No había pájaro ni niño. No había horror. Yo estaba sereno. En el espejo el semblante del hombre expresaba comprensión: él entendía quién era yo, sin que yo mismo me diera mucha cuenta. El vecino se manifestaba en la desnudez de su existencia, postrada, inútil, muda, irrealizada. Irrealizada para toda la eternidad. A trasmano de él, quedaban infancia, madurez, adquisición y disfrute de bienes, medro personal y laboral, viajes, experiencias, relaciones. A su lado, la nada. Una oportunidad de vida sobre el planeta desperdiciada, con una consciencia escasa de ella. Una muerte redoblada a diario. Ahora lo miraba otro ser, interesado. El hombre se espejaba en mí, y gracias a ella comprendía la crudeza vivencial de su estado.
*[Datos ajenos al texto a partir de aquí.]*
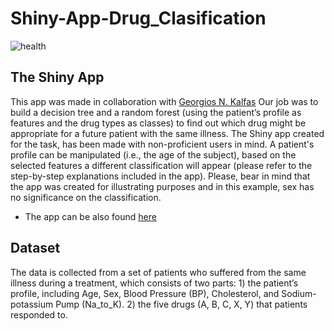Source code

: # Shiny-App-Drug_Clasification

![health](https://user-images.githubusercontent.com/90454554/175664584-1336505e-aa15-4706-b925-005ec84c80cd.jpg)


## The Shiny App
This app was made in collaboration with [Georgios N. Kalfas](https://github.com/georgekalf)
Our job was to build a decision tree and a random forest (using the patient’s profile as features and the drug types as classes) to find out which drug might be appropriate for a future patient with the same illness. 
The Shiny app created for the task, has been made with non-proficient users in mind. A patient's profile can be manipulated (i.e., the age of the subject), based on the selected features a different classification will appear (please refer to the step-by-step explanations included in the app).
Please, bear in mind that the app was created for illustrating purposes and in this example, sex has no significance on the classification.

- The app can be also found [here](https://izm1so-iliana0panagiotidou.shinyapps.io/SMM636_Group_13/?_ga=2.185292137.1911346645.1646404815-870455823.1646404815)

## Dataset
The data is collected from a set of patients who suffered from the same illness during a treatment, which consists of two parts: 1) the patient’s profile, including Age, Sex, Blood Pressure (BP), Cholesterol, and Sodium-potassium Pump (Na_to_K). 
2) the five drugs (A, B, C, X, Y) that patients responded to.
Yo, balanceado vertiginosamente por la intensidad de esas pupilas, también reflejaba en él mis desaciertos, que me parecieron de pronto truncas convulsiones para salir de la misma cama. Creo que el hombre, perspicaz, ha advertido mi tambaleo, y se ha alegrado codiciosamente de metérseme por las cuencas de los ojos a través del espejito. Es como si pudiera capturar por fin, después de varias décadas, un ser humano expedito, libre, activo, autónomo, y obligarlo a penetrar en su mundo. Lo que él no pudo sospechar entonces es que a mí me pareció de pronto mucho mejor, más auténtico su estado que el mío. Fue sacrílego, si se quiere. Fue irremediable. Sus dos hipóstasis, la de niño-pájaro y la de pájaro, habían venido a destruir el mayor logro de mi vida penada, desorientada, banal, la familia formada con Frasquita. Logro artificial, incompatible conmigo. Y por ello mismo dicha destrucción había sido una hermosa liberación. Y esto se explica lógicamente: esas dos hipóstasis me reclamaban a la natural inexistencia, que nunca debí abandonar.

El ave vuela ya de modo bien manifiesto, si no para todos, sí para mí. Hace unos círculos enrevesados entre el balcón del quinto y el del segundo, de fachadas opuestas. Pasea por las cornisas. Grazna mucho. Alardea ante la ventana del comedor. Yo lo veo tranquilamente desde el sofá, horas y horas. No estoy postrado, pero no me da ninguna gana de levantarme. El pájaro vela y a menudo mi suegro me envía una asistente, que me constriñe al aseo. Frasca y los críos vienen muy de higos a brevas. Los golpes ya no molestan. Al contrario, al lado la voz bien articulada de un hombre de mediana edad, enérgico, desenvuelto, locuaz, ocupado, de presencia intermitente, casi ajeno ya a la casa, se combina con las del padre descomedido y la madre exquisita. Se asomen o no por la ventana, estoy seguro de que el pájaro no se les muestra nunca. Es más, probablemente lo confundan con cotorras, con loros, con los chirridos de los tendederos.